Task requirements -
Reproduce every line of text in the items below without any changes. Leave out the pictures.

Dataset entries

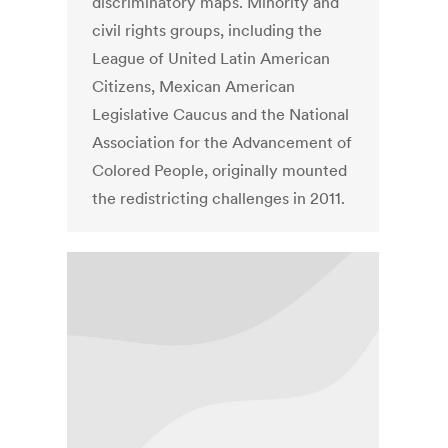
discriminatory maps. Minority and
civil rights groups, including the
League of United Latin American
Citizens, Mexican American
Legislative Caucus and the National
Association for the Advancement of
Colored People, originally mounted
the redistricting challenges in 2011.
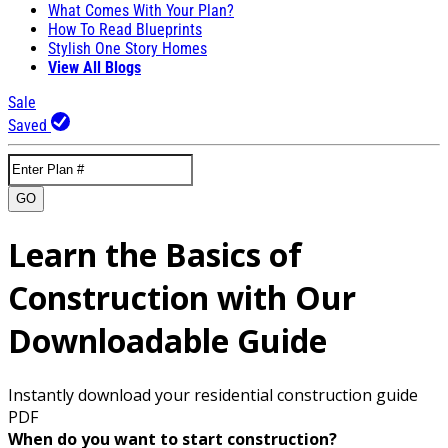
What Comes With Your Plan?
How To Read Blueprints
Stylish One Story Homes
View All Blogs
Sale
Saved
GO
Learn the Basics of
Construction with Our
Downloadable Guide
Instantly download your residential construction guide
PDF
When do you want to start construction?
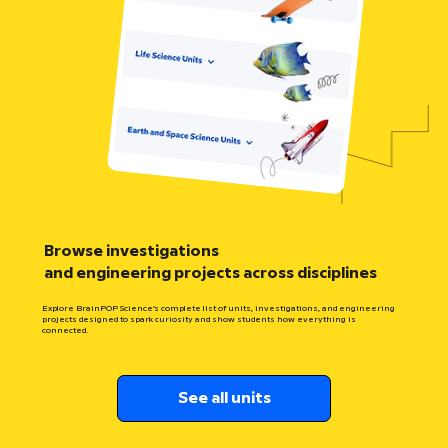
Browse investigations
and engineering projects across disciplines
Explore BrainPOP Science’s complete list of units, investigations, and engineering
projects designed to spark curiosity and show students how everything is
connected.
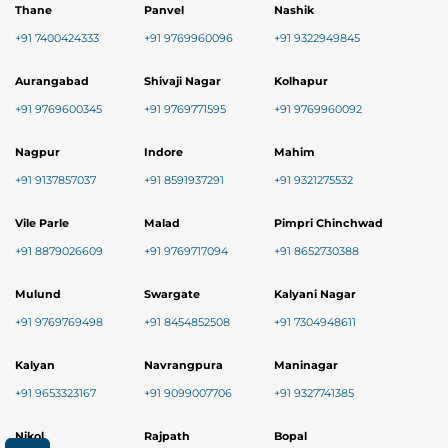
Thane
Panvel
Nashik
+91 7400424333
+91 9769960096
+91 9322949845
Aurangabad
Shivaji Nagar
Kolhapur
+91 9769600345
+91 9769771595
+91 9769960092
Nagpur
Indore
Mahim
+91 9137857037
+91 8591937291
+91 9321275532
Vile Parle
Malad
Pimpri Chinchwad
+91 8879026609
+91 9769717094
+91 8652730388
Mulund
Swargate
Kalyani Nagar
+91 9769769498
+91 8454852508
+91 7304948611
Kalyan
Navrangpura
Maninagar
+91 9653323167
+91 9099007706
+91 9327741385
Nikol
Rajpath
Bopal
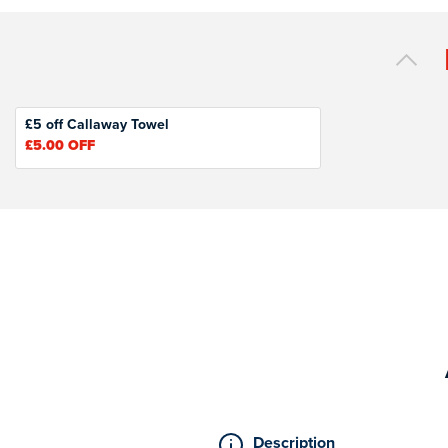
£5 off Callaway Towel
£5.00
OFF
Description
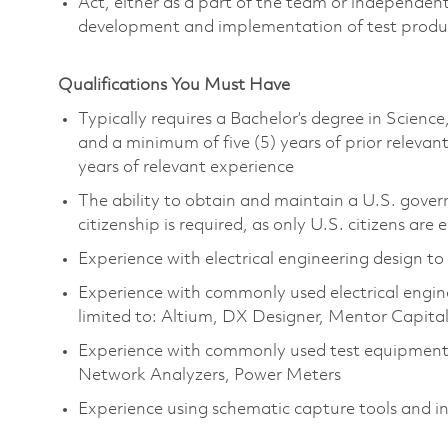
Act, either as a part of the team or independent
development and implementation of test prod
Qualifications You Must Have
Typically requires a Bachelor’s degree in Scien
and a minimum of five (5) years of prior relev
years of relevant experience
The ability to obtain and maintain a U.S. govern
citizenship is required, as only U.S. citizens are e
Experience with electrical engineering design to
Experience with commonly used electrical engine
limited to: Altium, DX Designer, Mentor Capita
Experience with commonly used test equipment 
Network Analyzers, Power Meters
Experience using schematic capture tools and i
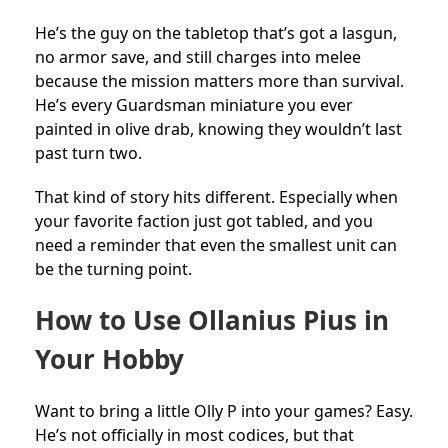
He’s the guy on the tabletop that’s got a lasgun,
no armor save, and still charges into melee
because the mission matters more than survival.
He’s every Guardsman miniature you ever
painted in olive drab, knowing they wouldn’t last
past turn two.
That kind of story hits different. Especially when
your favorite faction just got tabled, and you
need a reminder that even the smallest unit can
be the turning point.
How to Use Ollanius Pius in
Your Hobby
Want to bring a little Olly P into your games? Easy.
He’s not officially in most codices, but that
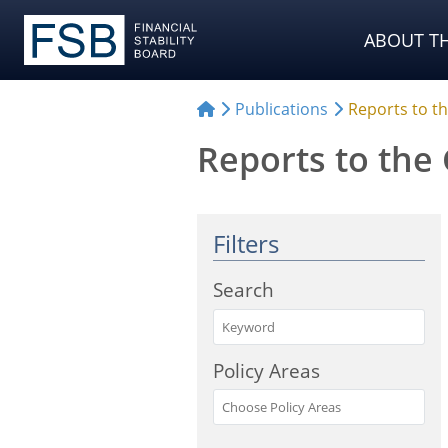
Choose Sources
ABOUT TH
Publications
Reports to t
Reports to the
Filters
Search
Policy Areas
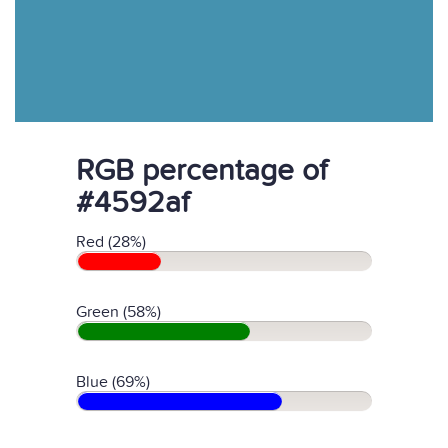
RGB percentage of
#4592af
Red (28%)
Green (58%)
Blue (69%)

Exercise result -
discriminatory maps. Minority and
civil rights groups, including the
League of United Latin American
Citizens, Mexican American
Legislative Caucus and the National
Association for the Advancement of
Colored People, originally mounted
the redistricting challenges in 2011.
What Comes With Your Plan?
How To Read Blueprints
Stylish One Story Homes
View All Blogs
Sale
Saved
GO
Learn the Basics of
Construction with Our
Downloadable Guide
Instantly download your residential construction guide
PDF
When do you want to start construction?
Browse investigations
and engineering projects across disciplines
Explore BrainPOP Science’s complete list of units, investigations, and engineering
projects designed to spark curiosity and show students how everything is
connected.
Thane
Panvel
Nashik
+91 7400424333
+91 9769960096
+91 9322949845
Aurangabad
Shivaji Nagar
Kolhapur
+91 9769600345
+91 9769771595
+91 9769960092
Nagpur
Indore
Mahim
+91 9137857037
+91 8591937291
+91 9321275532
Vile Parle
Malad
Pimpri Chinchwad
+91 8879026609
+91 9769717094
+91 8652730388
Mulund
Swargate
Kalyani Nagar
+91 9769769498
+91 8454852508
+91 7304948611
Kalyan
Navrangpura
Maninagar
+91 9653323167
+91 9099007706
+91 9327741385
Nikol
Rajpath
Bopal
£5 off Callaway Towel
£5.00
OFF
Description
Act, either as a part of the team or independent
development and implementation of test prod
Qualifications You Must Have
Typically requires a Bachelor’s degree in Scien
and a minimum of five (5) years of prior relev
years of relevant experience
The ability to obtain and maintain a U.S. govern
citizenship is required, as only U.S. citizens are e
Experience with electrical engineering design to
Experience with commonly used electrical engine
limited to: Altium, DX Designer, Mentor Capita
Experience with commonly used test equipment 
Network Analyzers, Power Meters
Experience using schematic capture tools and i
He’s the guy on the tabletop that’s got a lasgun,
no armor save, and still charges into melee
because the mission matters more than survival.
He’s every Guardsman miniature you ever
painted in olive drab, knowing they wouldn’t last
past turn two.
That kind of story hits different. Especially when
your favorite faction just got tabled, and you
need a reminder that even the smallest unit can
be the turning point.
How to Use Ollanius Pius in
Your Hobby
Want to bring a little Olly P into your games? Easy.
He’s not officially in most codices, but that
Choose Sources
ABOUT TH
Publications
Reports to t
Reports to the
Filters
Search
Policy Areas
RGB percentage of
#4592af
Red (28%)
Green (58%)
Blue (69%)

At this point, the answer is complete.